**EXTRACTED ENTRIES:**
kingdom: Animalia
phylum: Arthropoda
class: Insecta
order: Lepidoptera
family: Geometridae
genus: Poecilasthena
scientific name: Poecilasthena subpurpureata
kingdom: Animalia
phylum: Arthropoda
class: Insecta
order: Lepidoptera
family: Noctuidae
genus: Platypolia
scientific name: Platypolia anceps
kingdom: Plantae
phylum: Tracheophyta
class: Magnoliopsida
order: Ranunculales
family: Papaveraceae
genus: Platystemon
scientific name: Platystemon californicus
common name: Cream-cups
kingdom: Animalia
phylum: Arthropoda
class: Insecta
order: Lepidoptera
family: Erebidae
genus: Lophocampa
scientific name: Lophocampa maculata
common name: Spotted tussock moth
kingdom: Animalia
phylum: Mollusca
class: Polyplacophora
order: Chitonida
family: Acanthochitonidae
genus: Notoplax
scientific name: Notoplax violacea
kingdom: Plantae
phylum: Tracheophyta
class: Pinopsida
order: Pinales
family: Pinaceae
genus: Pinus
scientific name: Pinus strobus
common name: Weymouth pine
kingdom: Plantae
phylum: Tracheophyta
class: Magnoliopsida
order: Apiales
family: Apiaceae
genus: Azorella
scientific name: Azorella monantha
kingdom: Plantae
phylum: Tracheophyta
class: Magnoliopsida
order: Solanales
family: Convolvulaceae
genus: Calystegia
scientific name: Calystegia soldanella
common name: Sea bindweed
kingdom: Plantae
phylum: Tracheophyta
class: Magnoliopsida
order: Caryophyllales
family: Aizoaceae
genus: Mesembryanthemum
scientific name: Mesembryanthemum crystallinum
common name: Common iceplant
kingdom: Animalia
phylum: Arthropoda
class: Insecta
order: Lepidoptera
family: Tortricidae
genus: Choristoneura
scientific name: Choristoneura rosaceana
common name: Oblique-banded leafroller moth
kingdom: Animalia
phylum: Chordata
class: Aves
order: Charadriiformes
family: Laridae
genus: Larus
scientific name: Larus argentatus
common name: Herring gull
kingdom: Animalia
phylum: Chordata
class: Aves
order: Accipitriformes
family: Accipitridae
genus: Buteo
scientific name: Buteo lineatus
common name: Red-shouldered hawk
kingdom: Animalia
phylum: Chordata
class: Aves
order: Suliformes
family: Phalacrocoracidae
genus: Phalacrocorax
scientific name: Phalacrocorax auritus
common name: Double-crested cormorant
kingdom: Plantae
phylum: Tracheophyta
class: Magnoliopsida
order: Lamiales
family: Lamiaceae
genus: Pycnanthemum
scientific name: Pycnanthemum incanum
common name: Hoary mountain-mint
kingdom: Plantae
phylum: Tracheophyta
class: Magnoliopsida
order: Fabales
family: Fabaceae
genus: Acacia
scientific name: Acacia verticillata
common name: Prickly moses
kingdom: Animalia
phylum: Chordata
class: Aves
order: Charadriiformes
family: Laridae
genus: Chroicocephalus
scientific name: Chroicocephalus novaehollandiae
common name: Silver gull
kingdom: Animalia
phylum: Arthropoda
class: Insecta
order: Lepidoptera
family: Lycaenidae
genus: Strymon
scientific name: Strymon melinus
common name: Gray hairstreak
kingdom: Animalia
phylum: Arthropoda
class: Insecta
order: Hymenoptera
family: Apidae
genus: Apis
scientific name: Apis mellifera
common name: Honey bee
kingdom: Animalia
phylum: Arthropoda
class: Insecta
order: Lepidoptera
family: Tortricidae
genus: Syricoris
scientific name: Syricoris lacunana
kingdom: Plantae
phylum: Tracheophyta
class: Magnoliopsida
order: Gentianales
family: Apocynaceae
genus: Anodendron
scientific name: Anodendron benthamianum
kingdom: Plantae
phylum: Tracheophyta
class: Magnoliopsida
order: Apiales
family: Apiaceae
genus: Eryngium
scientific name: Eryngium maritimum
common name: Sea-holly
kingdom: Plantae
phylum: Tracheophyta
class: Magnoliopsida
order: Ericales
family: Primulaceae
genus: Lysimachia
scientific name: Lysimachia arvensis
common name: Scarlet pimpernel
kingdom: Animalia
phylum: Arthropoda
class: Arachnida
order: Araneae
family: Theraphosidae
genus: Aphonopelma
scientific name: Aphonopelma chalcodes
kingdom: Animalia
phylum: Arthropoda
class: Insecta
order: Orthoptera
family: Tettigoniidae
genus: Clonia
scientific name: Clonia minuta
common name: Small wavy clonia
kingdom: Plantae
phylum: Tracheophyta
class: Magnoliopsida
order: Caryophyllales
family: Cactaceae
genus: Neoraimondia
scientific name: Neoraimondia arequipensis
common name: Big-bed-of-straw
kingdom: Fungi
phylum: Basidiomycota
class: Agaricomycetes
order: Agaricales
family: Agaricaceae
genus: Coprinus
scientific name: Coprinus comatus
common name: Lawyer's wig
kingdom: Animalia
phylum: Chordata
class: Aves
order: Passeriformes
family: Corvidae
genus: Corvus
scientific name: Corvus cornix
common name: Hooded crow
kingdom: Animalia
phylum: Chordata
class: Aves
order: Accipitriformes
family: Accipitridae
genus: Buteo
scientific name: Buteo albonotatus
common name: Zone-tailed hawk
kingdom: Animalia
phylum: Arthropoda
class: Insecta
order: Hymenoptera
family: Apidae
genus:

**WHAT IS EXPECTED:** Format every line of the records above as a single numbered list, omitting any blank lines.

**COMPLETED TASK:**
1. kingdom: Animalia
2. phylum: Arthropoda
3. class: Insecta
4. order: Lepidoptera
5. family: Geometridae
6. genus: Poecilasthena
7. scientific name: Poecilasthena subpurpureata
8. kingdom: Animalia
9. phylum: Arthropoda
10. class: Insecta
11. order: Lepidoptera
12. family: Noctuidae
13. genus: Platypolia
14. scientific name: Platypolia anceps
15. kingdom: Plantae
16. phylum: Tracheophyta
17. class: Magnoliopsida
18. order: Ranunculales
19. family: Papaveraceae
20. genus: Platystemon
21. scientific name: Platystemon californicus
22. common name: Cream-cups
23. kingdom: Animalia
24. phylum: Arthropoda
25. class: Insecta
26. order: Lepidoptera
27. family: Erebidae
28. genus: Lophocampa
29. scientific name: Lophocampa maculata
30. common name: Spotted tussock moth
31. kingdom: Animalia
32. phylum: Mollusca
33. class: Polyplacophora
34. order: Chitonida
35. family: Acanthochitonidae
36. genus: Notoplax
37. scientific name: Notoplax violacea
38. kingdom: Plantae
39. phylum: Tracheophyta
40. class: Pinopsida
41. order: Pinales
42. family: Pinaceae
43. genus: Pinus
44. scientific name: Pinus strobus
45. common name: Weymouth pine
46. kingdom: Plantae
47. phylum: Tracheophyta
48. class: Magnoliopsida
49. order: Apiales
50. family: Apiaceae
51. genus: Azorella
52. scientific name: Azorella monantha
53. kingdom: Plantae
54. phylum: Tracheophyta
55. class: Magnoliopsida
56. order: Solanales
57. family: Convolvulaceae
58. genus: Calystegia
59. scientific name: Calystegia soldanella
60. common name: Sea bindweed
61. kingdom: Plantae
62. phylum: Tracheophyta
63. class: Magnoliopsida
64. order: Caryophyllales
65. family: Aizoaceae
66. genus: Mesembryanthemum
67. scientific name: Mesembryanthemum crystallinum
68. common name: Common iceplant
69. kingdom: Animalia
70. phylum: Arthropoda
71. class: Insecta
72. order: Lepidoptera
73. family: Tortricidae
74. genus: Choristoneura
75. scientific name: Choristoneura rosaceana
76. common name: Oblique-banded leafroller moth
77. kingdom: Animalia
78. phylum: Chordata
79. class: Aves
80. order: Charadriiformes
81. family: Laridae
82. genus: Larus
83. scientific name: Larus argentatus
84. common name: Herring gull
85. kingdom: Animalia
86. phylum: Chordata
87. class: Aves
88. order: Accipitriformes
89. family: Accipitridae
90. genus: Buteo
91. scientific name: Buteo lineatus
92. common name: Red-shouldered hawk
93. kingdom: Animalia
94. phylum: Chordata
95. class: Aves
96. order: Suliformes
97. family: Phalacrocoracidae
98. genus: Phalacrocorax
99. scientific name: Phalacrocorax auritus
100. common name: Double-crested cormorant
101. kingdom: Plantae
102. phylum: Tracheophyta
103. class: Magnoliopsida
104. order: Lamiales
105. family: Lamiaceae
106. genus: Pycnanthemum
107. scientific name: Pycnanthemum incanum
108. common name: Hoary mountain-mint
109. kingdom: Plantae
110. phylum: Tracheophyta
111. class: Magnoliopsida
112. order: Fabales
113. family: Fabaceae
114. genus: Acacia
115. scientific name: Acacia verticillata
116. common name: Prickly moses
117. kingdom: Animalia
118. phylum: Chordata
119. class: Aves
120. order: Charadriiformes
121. family: Laridae
122. genus: Chroicocephalus
123. scientific name: Chroicocephalus novaehollandiae
124. common name: Silver gull
125. kingdom: Animalia
126. phylum: Arthropoda
127. class: Insecta
128. order: Lepidoptera
129. family: Lycaenidae
130. genus: Strymon
131. scientific name: Strymon melinus
132. common name: Gray hairstreak
133. kingdom: Animalia
134. phylum: Arthropoda
135. class: Insecta
136. order: Hymenoptera
137. family: Apidae
138. genus: Apis
139. scientific name: Apis mellifera
140. common name: Honey bee
141. kingdom: Animalia
142. phylum: Arthropoda
143. class: Insecta
144. order: Lepidoptera
145. family: Tortricidae
146. genus: Syricoris
147. scientific name: Syricoris lacunana
148. kingdom: Plantae
149. phylum: Tracheophyta
150. class: Magnoliopsida
151. order: Gentianales
152. family: Apocynaceae
153. genus: Anodendron
154. scientific name: Anodendron benthamianum
155. kingdom: Plantae
156. phylum: Tracheophyta
157. class: Magnoliopsida
158. order: Apiales
159. family: Apiaceae
160. genus: Eryngium
161. scientific name: Eryngium maritimum
162. common name: Sea-holly
163. kingdom: Plantae
164. phylum: Tracheophyta
165. class: Magnoliopsida
166. order: Ericales
167. family: Primulaceae
168. genus: Lysimachia
169. scientific name: Lysimachia arvensis
170. common name: Scarlet pimpernel
171. kingdom: Animalia
172. phylum: Arthropoda
173. class: Arachnida
174. order: Araneae
175. family: Theraphosidae
176. genus: Aphonopelma
177. scientific name: Aphonopelma chalcodes
178. kingdom: Animalia
179. phylum: Arthropoda
180. class: Insecta
181. order: Orthoptera
182. family: Tettigoniidae
183. genus: Clonia
184. scientific name: Clonia minuta
185. common name: Small wavy clonia
186. kingdom: Plantae
187. phylum: Tracheophyta
188. class: Magnoliopsida
189. order: Caryophyllales
190. family: Cactaceae
191. genus: Neoraimondia
192. scientific name: Neoraimondia arequipensis
193. common name: Big-bed-of-straw
194. kingdom: Fungi
195. phylum: Basidiomycota
196. class: Agaricomycetes
197. order: Agaricales
198. family: Agaricaceae
199. genus: Coprinus
200. scientific name: Coprinus comatus
201. common name: Lawyer's wig
202. kingdom: Animalia
203. phylum: Chordata
204. class: Aves
205. order: Passeriformes
206. family: Corvidae
207. genus: Corvus
208. scientific name: Corvus cornix
209. common name: Hooded crow
210. kingdom: Animalia
211. phylum: Chordata
212. class: Aves
213. order: Accipitriformes
214. family: Accipitridae
215. genus: Buteo
216. scientific name: Buteo albonotatus
217. common name: Zone-tailed hawk
218. kingdom: Animalia
219. phylum: Arthropoda
220. class: Insecta
221. order: Hymenoptera
222. family: Apidae
223. genus:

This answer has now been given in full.